■ それぞれの教室では出欠を取り、ラーニングアドバイザー(LA)が学習内容を説明する。「今日の作業で大事なのは、各自がグループ内で『企画提案』をすることです。」LAはグループ内のひとりひとりが意見を出し合うこと、みんなで話し合い、協力して作業することが大切だと語りかける。
■ 「お店の邪魔になることはしないこと。話し掛けたり、商品の陳列を崩したりしないでください。」今日は目で見て観察し、次回の授業ではインタビューを含む再調査を行なう。商店街のみなさんへは学校から協力をお願いしてあるのだが、社会的なルールを守って礼儀正しく調査することを確認した。

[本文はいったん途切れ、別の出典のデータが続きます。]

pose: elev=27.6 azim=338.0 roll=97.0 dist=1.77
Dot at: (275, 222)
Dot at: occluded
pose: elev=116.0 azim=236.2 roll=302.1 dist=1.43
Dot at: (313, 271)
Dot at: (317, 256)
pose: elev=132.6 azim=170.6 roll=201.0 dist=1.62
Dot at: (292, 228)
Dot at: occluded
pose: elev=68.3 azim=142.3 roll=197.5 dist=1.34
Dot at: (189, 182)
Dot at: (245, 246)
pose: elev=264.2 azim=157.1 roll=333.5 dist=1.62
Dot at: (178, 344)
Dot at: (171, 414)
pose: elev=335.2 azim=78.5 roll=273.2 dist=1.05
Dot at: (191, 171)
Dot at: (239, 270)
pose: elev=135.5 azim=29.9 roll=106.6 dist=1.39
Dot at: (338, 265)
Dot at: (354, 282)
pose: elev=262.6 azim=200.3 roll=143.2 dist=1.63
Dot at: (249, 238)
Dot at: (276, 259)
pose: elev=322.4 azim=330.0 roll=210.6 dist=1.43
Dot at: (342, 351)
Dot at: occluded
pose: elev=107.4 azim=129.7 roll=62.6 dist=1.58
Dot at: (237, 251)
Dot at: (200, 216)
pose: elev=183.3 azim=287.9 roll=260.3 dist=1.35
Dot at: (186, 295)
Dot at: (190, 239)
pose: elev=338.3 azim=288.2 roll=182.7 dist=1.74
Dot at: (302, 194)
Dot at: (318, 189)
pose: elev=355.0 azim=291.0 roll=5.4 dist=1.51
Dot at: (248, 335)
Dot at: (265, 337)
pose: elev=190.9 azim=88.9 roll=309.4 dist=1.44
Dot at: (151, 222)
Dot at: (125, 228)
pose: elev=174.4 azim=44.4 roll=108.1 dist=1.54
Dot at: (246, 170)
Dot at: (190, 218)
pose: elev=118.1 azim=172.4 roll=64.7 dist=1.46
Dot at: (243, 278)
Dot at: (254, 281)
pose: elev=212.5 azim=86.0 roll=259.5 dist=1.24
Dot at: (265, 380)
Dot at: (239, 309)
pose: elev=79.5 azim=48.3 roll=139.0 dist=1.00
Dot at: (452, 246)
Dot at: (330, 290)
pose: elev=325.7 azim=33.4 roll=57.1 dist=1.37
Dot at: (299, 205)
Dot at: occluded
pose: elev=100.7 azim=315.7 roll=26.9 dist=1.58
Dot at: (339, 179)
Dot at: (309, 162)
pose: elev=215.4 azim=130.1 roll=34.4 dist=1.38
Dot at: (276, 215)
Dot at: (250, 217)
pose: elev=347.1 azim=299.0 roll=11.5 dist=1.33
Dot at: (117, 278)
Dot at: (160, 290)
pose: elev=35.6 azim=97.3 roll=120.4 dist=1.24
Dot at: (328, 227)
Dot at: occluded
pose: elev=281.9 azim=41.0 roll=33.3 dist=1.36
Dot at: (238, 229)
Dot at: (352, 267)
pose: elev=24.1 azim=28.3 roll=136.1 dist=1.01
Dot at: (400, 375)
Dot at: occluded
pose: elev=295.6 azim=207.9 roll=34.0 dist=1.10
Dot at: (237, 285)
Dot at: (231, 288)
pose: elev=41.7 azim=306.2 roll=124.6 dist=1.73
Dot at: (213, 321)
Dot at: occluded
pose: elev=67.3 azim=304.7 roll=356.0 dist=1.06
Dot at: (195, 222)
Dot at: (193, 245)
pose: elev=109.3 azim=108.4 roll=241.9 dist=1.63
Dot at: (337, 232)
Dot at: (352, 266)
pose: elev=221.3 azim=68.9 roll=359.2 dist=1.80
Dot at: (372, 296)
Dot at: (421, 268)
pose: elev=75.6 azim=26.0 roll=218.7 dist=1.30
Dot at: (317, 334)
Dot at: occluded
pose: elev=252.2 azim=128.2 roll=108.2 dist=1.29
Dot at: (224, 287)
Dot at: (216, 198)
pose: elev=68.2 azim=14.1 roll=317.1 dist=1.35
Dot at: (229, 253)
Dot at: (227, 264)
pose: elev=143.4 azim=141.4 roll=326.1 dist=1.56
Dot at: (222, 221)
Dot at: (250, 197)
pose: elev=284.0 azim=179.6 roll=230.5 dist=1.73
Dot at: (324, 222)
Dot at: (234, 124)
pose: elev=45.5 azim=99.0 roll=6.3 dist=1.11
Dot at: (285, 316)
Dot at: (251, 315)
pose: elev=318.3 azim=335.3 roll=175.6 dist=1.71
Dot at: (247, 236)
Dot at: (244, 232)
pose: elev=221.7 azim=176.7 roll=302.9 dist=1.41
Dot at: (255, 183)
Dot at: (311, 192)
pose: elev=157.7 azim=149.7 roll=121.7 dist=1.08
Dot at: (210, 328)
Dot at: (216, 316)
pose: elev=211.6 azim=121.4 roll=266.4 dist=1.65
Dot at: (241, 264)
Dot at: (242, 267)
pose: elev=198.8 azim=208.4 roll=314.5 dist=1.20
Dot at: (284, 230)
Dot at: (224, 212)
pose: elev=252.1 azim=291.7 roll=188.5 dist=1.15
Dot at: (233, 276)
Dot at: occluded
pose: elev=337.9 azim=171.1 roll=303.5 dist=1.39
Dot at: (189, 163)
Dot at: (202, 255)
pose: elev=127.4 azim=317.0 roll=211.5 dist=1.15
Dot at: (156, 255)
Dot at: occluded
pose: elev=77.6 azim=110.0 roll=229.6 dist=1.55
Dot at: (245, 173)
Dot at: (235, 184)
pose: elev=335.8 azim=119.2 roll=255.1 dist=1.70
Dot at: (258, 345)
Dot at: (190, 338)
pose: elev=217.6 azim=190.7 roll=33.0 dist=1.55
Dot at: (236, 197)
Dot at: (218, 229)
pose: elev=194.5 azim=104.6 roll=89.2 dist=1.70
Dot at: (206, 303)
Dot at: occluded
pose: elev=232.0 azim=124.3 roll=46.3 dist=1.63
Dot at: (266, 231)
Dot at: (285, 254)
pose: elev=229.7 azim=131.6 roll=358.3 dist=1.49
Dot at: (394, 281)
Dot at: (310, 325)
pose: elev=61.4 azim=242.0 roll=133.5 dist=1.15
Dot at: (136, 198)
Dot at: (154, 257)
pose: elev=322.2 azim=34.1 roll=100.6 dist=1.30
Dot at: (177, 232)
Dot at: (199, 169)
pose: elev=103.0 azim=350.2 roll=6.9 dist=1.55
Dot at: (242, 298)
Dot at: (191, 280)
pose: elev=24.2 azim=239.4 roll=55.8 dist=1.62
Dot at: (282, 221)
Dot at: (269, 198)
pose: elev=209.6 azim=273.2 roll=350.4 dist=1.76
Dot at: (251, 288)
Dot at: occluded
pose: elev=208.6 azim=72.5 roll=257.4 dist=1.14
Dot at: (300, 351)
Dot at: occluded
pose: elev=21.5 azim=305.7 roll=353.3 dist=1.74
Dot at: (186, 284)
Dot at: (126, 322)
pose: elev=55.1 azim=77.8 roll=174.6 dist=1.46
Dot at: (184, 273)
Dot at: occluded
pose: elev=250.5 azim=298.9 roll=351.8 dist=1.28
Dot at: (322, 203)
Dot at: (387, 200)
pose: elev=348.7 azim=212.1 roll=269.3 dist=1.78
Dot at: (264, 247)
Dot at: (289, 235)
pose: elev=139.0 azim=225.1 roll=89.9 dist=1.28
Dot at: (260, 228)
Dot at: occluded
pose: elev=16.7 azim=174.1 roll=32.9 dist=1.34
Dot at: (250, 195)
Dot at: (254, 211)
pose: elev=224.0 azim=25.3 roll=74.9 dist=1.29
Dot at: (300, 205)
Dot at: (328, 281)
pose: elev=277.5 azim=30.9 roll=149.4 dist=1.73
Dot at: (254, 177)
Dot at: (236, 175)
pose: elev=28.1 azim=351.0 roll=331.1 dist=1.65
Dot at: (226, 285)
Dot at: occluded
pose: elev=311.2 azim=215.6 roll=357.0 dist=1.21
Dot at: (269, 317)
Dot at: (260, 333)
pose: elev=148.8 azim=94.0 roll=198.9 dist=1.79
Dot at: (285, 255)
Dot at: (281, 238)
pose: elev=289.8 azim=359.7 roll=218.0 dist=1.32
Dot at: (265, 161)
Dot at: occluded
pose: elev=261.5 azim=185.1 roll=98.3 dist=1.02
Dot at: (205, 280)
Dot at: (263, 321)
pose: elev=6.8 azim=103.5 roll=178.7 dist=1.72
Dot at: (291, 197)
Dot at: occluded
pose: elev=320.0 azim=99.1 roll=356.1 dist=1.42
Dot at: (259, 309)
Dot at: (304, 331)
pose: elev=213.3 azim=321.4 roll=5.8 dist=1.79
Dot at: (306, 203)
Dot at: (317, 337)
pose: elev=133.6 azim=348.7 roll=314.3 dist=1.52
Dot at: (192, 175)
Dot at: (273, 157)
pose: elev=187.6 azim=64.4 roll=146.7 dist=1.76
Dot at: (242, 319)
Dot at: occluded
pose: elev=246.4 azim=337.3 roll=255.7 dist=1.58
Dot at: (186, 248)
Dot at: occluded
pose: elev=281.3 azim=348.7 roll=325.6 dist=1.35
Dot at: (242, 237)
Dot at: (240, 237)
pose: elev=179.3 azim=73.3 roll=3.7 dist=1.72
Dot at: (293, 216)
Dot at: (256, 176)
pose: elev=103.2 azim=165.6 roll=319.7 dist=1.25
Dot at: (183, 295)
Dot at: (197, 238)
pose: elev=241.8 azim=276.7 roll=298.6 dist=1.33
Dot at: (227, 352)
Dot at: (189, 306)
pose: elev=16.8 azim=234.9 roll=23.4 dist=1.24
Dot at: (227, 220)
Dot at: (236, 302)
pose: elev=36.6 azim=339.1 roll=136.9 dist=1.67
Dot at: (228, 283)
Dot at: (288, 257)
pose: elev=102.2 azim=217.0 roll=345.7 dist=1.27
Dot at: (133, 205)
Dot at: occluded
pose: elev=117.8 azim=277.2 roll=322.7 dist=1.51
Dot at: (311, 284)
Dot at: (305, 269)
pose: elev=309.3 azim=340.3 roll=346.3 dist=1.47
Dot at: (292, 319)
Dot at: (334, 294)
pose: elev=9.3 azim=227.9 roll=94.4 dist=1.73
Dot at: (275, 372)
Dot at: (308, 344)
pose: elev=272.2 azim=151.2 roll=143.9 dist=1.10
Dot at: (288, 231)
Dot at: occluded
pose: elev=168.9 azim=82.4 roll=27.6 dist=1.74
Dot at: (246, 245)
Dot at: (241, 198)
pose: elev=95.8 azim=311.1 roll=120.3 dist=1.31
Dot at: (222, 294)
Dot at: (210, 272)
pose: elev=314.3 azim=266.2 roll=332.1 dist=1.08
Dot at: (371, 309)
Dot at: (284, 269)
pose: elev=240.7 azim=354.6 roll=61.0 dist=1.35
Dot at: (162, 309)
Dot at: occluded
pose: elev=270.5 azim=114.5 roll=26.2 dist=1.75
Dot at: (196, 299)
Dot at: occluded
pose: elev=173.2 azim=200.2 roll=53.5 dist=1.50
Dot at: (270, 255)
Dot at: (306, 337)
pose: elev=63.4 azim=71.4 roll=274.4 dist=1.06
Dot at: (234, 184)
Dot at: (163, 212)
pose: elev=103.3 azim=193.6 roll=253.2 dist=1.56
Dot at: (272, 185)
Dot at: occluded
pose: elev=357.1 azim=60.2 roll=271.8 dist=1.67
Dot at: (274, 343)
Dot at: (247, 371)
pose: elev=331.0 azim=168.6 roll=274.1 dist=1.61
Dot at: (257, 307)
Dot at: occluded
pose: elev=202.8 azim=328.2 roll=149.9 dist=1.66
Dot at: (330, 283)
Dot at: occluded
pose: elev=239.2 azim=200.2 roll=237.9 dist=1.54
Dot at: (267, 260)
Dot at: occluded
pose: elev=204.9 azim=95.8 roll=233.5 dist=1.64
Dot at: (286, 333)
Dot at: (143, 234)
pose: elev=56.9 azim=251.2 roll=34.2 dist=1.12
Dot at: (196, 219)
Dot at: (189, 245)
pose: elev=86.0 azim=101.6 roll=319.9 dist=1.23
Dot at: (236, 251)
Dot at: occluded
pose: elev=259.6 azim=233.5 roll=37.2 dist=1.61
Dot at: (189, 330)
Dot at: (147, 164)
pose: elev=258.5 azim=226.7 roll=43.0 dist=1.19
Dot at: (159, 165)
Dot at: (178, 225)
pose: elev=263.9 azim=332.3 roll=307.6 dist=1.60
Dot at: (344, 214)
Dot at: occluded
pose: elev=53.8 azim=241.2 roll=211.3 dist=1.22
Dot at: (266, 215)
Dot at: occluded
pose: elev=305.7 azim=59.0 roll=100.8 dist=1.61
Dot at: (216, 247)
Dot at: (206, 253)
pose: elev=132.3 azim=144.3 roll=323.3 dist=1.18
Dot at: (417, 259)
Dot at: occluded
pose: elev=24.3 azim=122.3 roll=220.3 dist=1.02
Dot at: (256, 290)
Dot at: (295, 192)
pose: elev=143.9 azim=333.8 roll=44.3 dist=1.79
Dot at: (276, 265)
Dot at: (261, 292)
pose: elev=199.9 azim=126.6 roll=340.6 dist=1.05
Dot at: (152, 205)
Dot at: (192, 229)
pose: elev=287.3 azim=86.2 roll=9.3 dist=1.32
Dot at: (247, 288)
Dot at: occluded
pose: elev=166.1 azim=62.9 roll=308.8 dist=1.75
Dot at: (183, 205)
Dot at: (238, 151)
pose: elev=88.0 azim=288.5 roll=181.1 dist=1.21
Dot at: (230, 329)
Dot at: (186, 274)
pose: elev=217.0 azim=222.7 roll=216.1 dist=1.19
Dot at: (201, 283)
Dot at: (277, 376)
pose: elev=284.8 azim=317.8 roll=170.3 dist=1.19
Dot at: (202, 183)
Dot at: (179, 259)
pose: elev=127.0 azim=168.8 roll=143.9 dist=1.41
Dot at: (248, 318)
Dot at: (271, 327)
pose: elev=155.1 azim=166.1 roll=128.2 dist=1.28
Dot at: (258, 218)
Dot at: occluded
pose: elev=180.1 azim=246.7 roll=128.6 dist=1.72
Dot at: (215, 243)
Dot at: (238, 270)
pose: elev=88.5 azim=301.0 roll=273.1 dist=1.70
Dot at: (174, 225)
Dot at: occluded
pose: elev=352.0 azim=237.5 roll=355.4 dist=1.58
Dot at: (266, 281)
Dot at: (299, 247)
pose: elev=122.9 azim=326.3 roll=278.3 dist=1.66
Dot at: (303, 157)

■ 生徒たちは席に座ってLAの説明を聞いていた。フィールドワークをやると聞いてからは前回と打って変わってヤル気が溢れてきたようだ。多少興味なさそうな仕草の生徒も、聞き耳だけは立てている様子。ただし、遊び心は忘れていなかった。「カバン持って行ってもいいですか?」と聞くので、ノートなどを携帯するつもりかと思えば「そのまま帰っちゃおうかな?」とトンチの効いた発言。「LAが各チームにひとりずつ着いて行くので、逃げることはできませんよ。」とすかさずたしなめる。
■ 発表の準備にはPCを使うことを告げると、生徒たちから「やったー!」と大きな反応があった。外に出て学習することと同様に、PCを使って学習することにも楽しみを覚えているようだ。ひととおりの説明を聞き終えると、グループに分かれて「お花茶屋商店街の魅力」についての意見交換を始めた。
「商店街の魅力って一体何だろう?」
「お花茶屋らしい店は?」
「魅力なんてないんじゃない?」
■ 一体どんなテーマについて観察するのか、何をグラフに表現したいか、グラフを作成する為のデータをどうやって収集するのか、各自が意見を出し合いながら議論していく。1組では男女が分かれてそれぞれ2班ずつ、計4班を作った。3組はこの日、女子の欠席が多かったため、男子2班と男女混合の1班という構成となり、グループごとに机を寄せて商店街の魅力について様々な意見を絞り出していく。2組でも机を寄せ合ったり一箇所に寄り集まって、グループ内で活発に意見交換ができているようだ。「お花茶屋商店街ならでは、というテーマが見つかったかな?」とLAが時々助言を入れる。